Wait, I thought lefty loonies such as yourself loved this sort of thing, and only righties complained about activist judges? I swear, it's impossible to tell you freaks apart nowadays.

What is your opinion.
 

Infohawk

Lifer
Jan 12, 2002
17,844
1
0
Originally posted by: Fern
Originally posted by: Jaskalas
Originally posted by: Infohawk
Originally posted by: OCguy
Sounds good.

Except our whole system is based on DUE PROCESS.

I imagine due processs was intended for criminal matters to which this does not apply. Where the defendant goes up against his government to prove himself innocent. Civil matters are something else, no?
-snip-

I think you are right.
-snip-
Fern

Due process pretty much applies to the entire legal system, including civil suits. Check out Wikipedia for a brief lesson. If it didn't, the entire legal system would be ridiculous. Why would we give up due process in a dispute between private parties? Justice isn't just about limiting government, it's about resolving disputes between private parties too. An another idea that goes hand in hand with this one is that you are entitled to a jury trial in almost all civil suits too.



 

Fern

Elite Member
Sep 30, 2003
26,907
174
106
Originally posted by: Infohawk
Originally posted by: Fern
Originally posted by: Jaskalas
Originally posted by: Infohawk
Originally posted by: OCguy
Sounds good.

Except our whole system is based on DUE PROCESS.

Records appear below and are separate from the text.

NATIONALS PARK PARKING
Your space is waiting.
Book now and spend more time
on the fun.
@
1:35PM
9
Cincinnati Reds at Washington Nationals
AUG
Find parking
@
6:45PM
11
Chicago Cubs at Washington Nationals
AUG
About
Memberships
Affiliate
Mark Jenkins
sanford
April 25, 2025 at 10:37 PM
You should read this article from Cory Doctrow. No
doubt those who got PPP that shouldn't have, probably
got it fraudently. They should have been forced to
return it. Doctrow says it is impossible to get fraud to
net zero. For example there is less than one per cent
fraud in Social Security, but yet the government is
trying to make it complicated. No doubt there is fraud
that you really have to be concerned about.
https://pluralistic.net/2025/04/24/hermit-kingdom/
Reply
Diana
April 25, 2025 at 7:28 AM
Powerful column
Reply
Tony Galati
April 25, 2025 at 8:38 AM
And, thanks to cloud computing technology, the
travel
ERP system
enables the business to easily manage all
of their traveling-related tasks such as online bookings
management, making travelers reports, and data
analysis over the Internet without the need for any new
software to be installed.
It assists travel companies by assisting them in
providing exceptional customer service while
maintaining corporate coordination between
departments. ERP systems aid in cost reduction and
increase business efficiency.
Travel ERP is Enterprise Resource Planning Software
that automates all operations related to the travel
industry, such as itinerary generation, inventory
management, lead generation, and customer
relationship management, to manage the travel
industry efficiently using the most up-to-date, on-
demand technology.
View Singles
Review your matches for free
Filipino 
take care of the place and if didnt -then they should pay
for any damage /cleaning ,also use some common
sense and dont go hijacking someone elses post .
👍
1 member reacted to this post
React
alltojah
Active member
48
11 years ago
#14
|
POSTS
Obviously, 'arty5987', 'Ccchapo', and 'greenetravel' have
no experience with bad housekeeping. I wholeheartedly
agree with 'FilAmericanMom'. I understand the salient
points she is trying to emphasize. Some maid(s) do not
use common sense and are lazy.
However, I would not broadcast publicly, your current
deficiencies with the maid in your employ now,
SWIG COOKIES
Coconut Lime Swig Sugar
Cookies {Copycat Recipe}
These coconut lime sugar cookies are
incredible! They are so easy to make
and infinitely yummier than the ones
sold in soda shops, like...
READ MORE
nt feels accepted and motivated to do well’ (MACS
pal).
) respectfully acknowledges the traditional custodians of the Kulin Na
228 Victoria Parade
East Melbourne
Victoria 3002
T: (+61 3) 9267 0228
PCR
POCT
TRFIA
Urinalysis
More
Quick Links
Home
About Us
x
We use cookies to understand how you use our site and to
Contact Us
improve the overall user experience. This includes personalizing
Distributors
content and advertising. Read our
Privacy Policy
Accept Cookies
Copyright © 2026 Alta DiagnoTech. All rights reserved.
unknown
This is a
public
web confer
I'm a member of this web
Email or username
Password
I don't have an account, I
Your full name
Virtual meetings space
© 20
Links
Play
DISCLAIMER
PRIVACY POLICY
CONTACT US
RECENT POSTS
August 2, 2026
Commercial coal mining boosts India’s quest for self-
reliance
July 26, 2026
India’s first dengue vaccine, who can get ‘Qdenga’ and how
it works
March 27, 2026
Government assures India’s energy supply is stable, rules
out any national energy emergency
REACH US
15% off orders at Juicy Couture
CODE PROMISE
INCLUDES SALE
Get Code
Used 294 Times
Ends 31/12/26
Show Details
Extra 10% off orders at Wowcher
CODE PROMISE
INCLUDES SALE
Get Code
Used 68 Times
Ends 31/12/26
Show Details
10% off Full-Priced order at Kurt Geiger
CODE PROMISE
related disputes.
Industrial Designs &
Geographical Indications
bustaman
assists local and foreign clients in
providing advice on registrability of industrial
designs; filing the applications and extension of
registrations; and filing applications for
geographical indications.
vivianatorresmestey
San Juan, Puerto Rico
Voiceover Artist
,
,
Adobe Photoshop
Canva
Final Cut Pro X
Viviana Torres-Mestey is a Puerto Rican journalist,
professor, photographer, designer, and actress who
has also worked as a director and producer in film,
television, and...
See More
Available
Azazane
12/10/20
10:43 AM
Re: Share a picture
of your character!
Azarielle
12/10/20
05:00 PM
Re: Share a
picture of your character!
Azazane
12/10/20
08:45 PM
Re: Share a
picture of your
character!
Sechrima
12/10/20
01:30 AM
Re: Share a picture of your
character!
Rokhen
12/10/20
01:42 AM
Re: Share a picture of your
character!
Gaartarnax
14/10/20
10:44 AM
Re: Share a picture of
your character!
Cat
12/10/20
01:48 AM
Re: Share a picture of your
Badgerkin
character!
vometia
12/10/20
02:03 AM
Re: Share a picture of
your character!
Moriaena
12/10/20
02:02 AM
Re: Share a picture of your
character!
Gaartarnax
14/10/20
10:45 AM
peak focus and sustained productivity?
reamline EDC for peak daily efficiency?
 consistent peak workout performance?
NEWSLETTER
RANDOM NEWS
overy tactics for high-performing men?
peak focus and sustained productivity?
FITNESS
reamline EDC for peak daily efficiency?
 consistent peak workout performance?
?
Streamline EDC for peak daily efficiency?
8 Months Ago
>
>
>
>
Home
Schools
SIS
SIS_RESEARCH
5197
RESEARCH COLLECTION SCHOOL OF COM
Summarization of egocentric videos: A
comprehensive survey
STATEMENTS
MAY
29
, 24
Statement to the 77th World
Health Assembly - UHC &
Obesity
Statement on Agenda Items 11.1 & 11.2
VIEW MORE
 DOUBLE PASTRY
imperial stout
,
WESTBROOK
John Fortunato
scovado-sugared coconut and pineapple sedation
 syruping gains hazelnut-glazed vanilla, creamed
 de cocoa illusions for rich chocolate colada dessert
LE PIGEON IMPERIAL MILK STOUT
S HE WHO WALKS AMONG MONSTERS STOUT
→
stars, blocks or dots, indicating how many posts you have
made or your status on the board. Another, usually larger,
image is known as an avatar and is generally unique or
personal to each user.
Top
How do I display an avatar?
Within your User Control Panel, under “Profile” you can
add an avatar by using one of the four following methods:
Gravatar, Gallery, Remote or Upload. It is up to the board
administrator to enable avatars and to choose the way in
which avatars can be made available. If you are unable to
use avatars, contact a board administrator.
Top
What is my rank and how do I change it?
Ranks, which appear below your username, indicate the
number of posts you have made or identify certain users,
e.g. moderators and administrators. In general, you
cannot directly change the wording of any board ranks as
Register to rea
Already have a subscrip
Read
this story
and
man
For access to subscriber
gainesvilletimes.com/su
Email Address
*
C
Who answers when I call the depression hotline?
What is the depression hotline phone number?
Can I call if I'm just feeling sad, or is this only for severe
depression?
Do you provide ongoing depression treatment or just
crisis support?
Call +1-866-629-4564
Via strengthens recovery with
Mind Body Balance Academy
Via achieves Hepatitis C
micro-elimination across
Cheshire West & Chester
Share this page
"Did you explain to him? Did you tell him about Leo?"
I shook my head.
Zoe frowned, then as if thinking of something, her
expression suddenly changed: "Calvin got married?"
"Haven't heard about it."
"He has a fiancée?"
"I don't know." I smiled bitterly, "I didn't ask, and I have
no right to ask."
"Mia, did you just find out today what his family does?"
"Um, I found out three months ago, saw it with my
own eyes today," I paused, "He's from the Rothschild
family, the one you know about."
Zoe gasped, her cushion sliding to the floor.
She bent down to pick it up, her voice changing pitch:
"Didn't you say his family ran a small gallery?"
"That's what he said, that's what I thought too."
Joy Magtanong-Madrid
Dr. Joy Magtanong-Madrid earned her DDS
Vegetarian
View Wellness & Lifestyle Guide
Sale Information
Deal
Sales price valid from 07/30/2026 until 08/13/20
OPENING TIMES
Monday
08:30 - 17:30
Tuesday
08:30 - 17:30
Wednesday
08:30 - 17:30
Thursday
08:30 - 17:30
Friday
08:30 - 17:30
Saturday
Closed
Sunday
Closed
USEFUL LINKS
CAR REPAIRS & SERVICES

I imagine due processs was intended for criminal matters to which this does not apply. Where the defendant goes up against his government to prove himself innocent. Civil matters are something else, no?
-snip-

I think you are right.
-snip-
Fern

Due process pretty much applies to the entire legal system, including civil suits. Check out Wikipedia for a brief lesson. If it didn't, the entire legal system would be ridiculous. Why would we give up due process in a dispute between private parties? Justice isn't just about limiting government, it's about resolving disputes between private parties too. An another idea that goes hand in hand with this one is that you are entitled to a jury trial in almost all civil suits too.

I checked it out, as well several legal sites (including one with the history of concept going back to the Magna Charter) before making my post.

Doesn't look like it applies in civil suits unless you want to interpret the term so broadly as to mean "fairness", but that is unlike what our Constitution refers to as DP (it's a narrower interpretation).

Fern
 

Infohawk

Lifer
Jan 12, 2002
17,844
1
0
Originally posted by: Fern
I checked it out, as well several legal sites (including one with the history of concept going back to the Magna Charter) before making my post.

Doesn't look like it applies in civil suits unless you want to interpret the term so broadly as to mean "fairness", but that is unlike what our Constitution refers to as DP (it's a narrower interpretation).

Fern

I'm sorry I didn't realize you were using an imaginary definition of due process.